Before publishing, validate both local-checkout modes without mixing their assumptions.

### Quick isolated checkout smoke test

1. Install `agent-browser` separately.
2. Launch `pi --no-extensions -e .` from this repository root.
3. Confirm the checkout extension loads from `extensions/agent-browser/index.ts`.
4. Run a smoke prompt that exercises `agent_browser`.
5. Restart the `pi` process after extension edits; Pi settings and `/reload` are not the validation target in this isolated mode.

For expanded-surface validation, the smoke prompt should cover native tool invocation rather than shelling out to `agent-browser`: `--version`, `--help`, `skills list`, `skills get core --full`, `open` with `sessionMode: "fresh"`, `snapshot -i`, `click`, top-level `semanticAction` (locator shorthand compiled to upstream `find` and native dropdown selection compiled to upstream `select`, optionally with `semanticAction.session` when you need the same named upstream session as a prior explicit `--session` call), `eval --stdin`, `batch` via stdin, top-level `job`, `qa`, or experimental `sourceLookup` / `networkSourceLookup` (compiled batch smoke), `screenshot <path>`, explicit `--session … open` plus `--session … close`, `network requests`, `console` / `errors`, `diff snapshot`, `stream status` plus `stream disable`, `dashboard start` plus `dashboard stop`, and `chat <message>` (credential failure is acceptable evidence of wrapper pass-through when `AI_GATEWAY_API_KEY` is intentionally unset). Clean up any opened browser session with `close`, remove temporary files, and kill the tmux session before ending validation.

This checklist assumes a real `agent-browser` on `PATH`. It complements, but does not overlap, `npm run verify -- lifecycle`: that harness swaps in a fake upstream binary and focuses on `/reload`, full restart, `/resume`, managed-session continuity, and spill-path persistence (`scripts/verify-lifecycle.mjs`), not the full command matrix above.

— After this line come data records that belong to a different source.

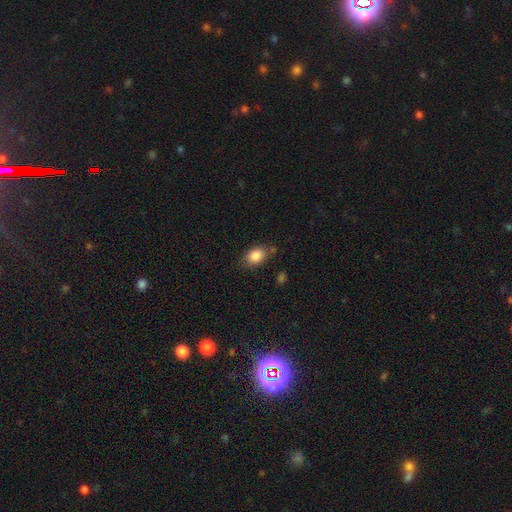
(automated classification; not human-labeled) Smooth or featured? smooth (86%)
How rounded? in between (76%)
Merging? none (72%)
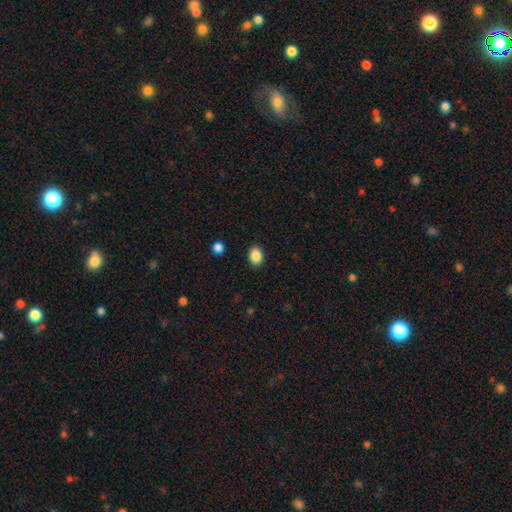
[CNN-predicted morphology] Smooth or featured? Predicted: smooth (p=0.88). How rounded? Predicted: in between (p=0.74). Merging? Predicted: none (p=0.89).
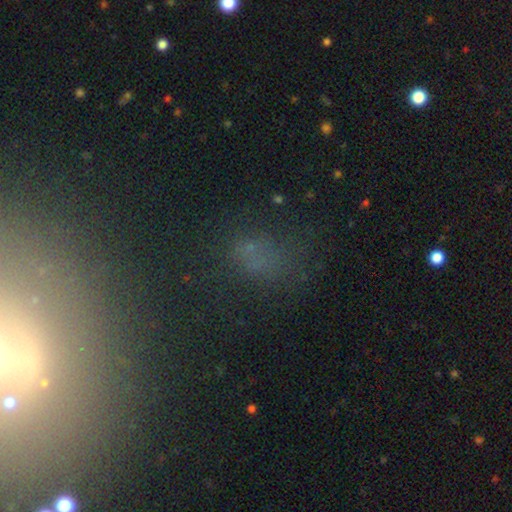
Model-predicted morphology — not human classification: A smooth galaxy with no disk features (44%).

Vote fractions:
- Smooth or featured? smooth: 44% / star or artifact: 40% / featured or disk: 16%
- Merging? none: 51% / major disturbance: 20% / minor disturbance: 20% / merger: 9%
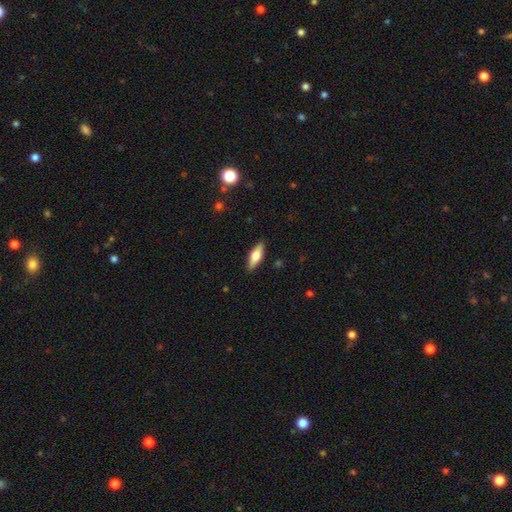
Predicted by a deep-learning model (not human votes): Smooth or featured: smooth — 60% (featured or disk — 34%)
How rounded: in between — 54% (cigar-shaped — 43%)
Merging: none — 88% (minor disturbance — 9%)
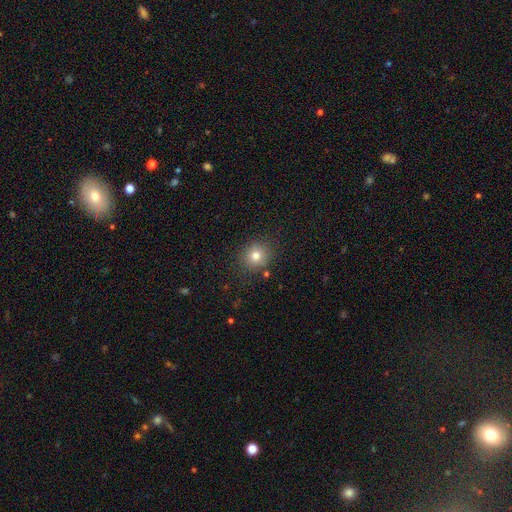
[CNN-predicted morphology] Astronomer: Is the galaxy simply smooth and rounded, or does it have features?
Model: smooth — 77%.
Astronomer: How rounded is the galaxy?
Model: round — 83%.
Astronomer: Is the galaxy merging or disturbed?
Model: none — 85%.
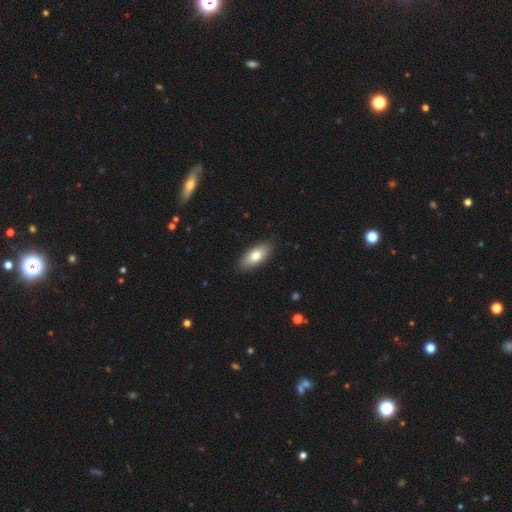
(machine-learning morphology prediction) This is likely a smooth galaxy (76%). How rounded: clearly in between (86%). Merging: clearly none (88%).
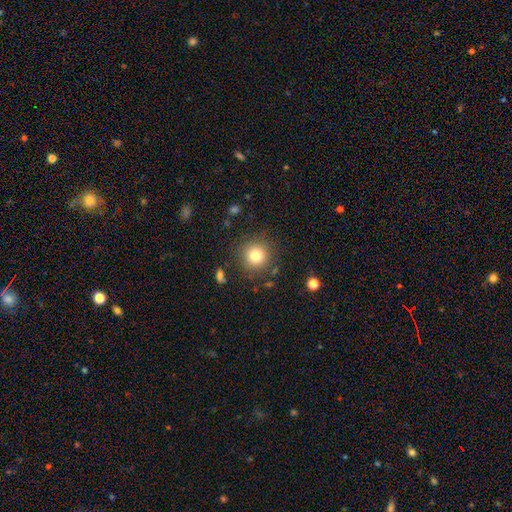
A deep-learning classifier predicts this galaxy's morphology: Smooth or featured? Predicted: smooth (p=0.79). How rounded? Predicted: round (p=0.93). Merging? Predicted: none (p=0.86).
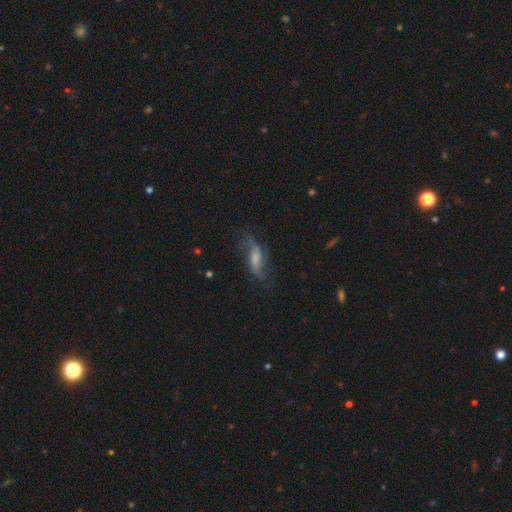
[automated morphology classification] Smooth or featured: featured or disk — 65% (smooth — 24%)
Edge-on disk: no — 82% (yes — 18%)
Bar: weak — 42% (no — 39%)
Spiral arms: yes — 89% (no — 11%)
Bulge size: moderate — 37% (small — 29%)
Merging: none — 66% (minor disturbance — 20%)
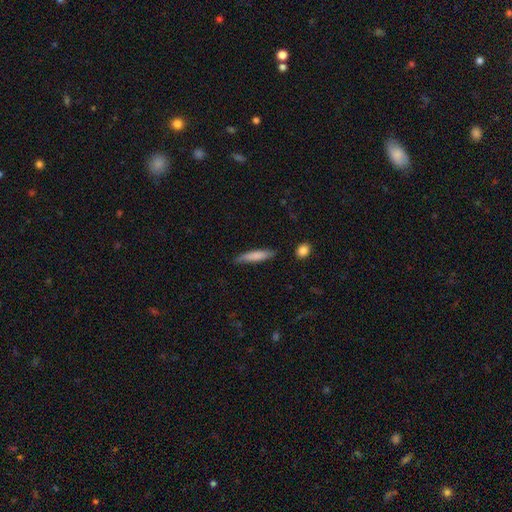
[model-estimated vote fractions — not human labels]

When a smoke or dogfood run fails after `sessionMode: "fresh"` (missing binary, timeout, upstream error, or **`qa`** preset reclassification), read `details.managedSessionOutcome` before assuming which managed session the next default `sessionMode: "auto"` call will follow; the same struct can appear without the extra `Managed session outcome: …` prose line on `"auto"` failures. Field-level semantics and append ordering relative to other diagnostic tails are documented in [`TOOL_CONTRACT.md`](TOOL_CONTRACT.md#details) and the session-mode notes in [`COMMAND_REFERENCE.md`](COMMAND_REFERENCE.md).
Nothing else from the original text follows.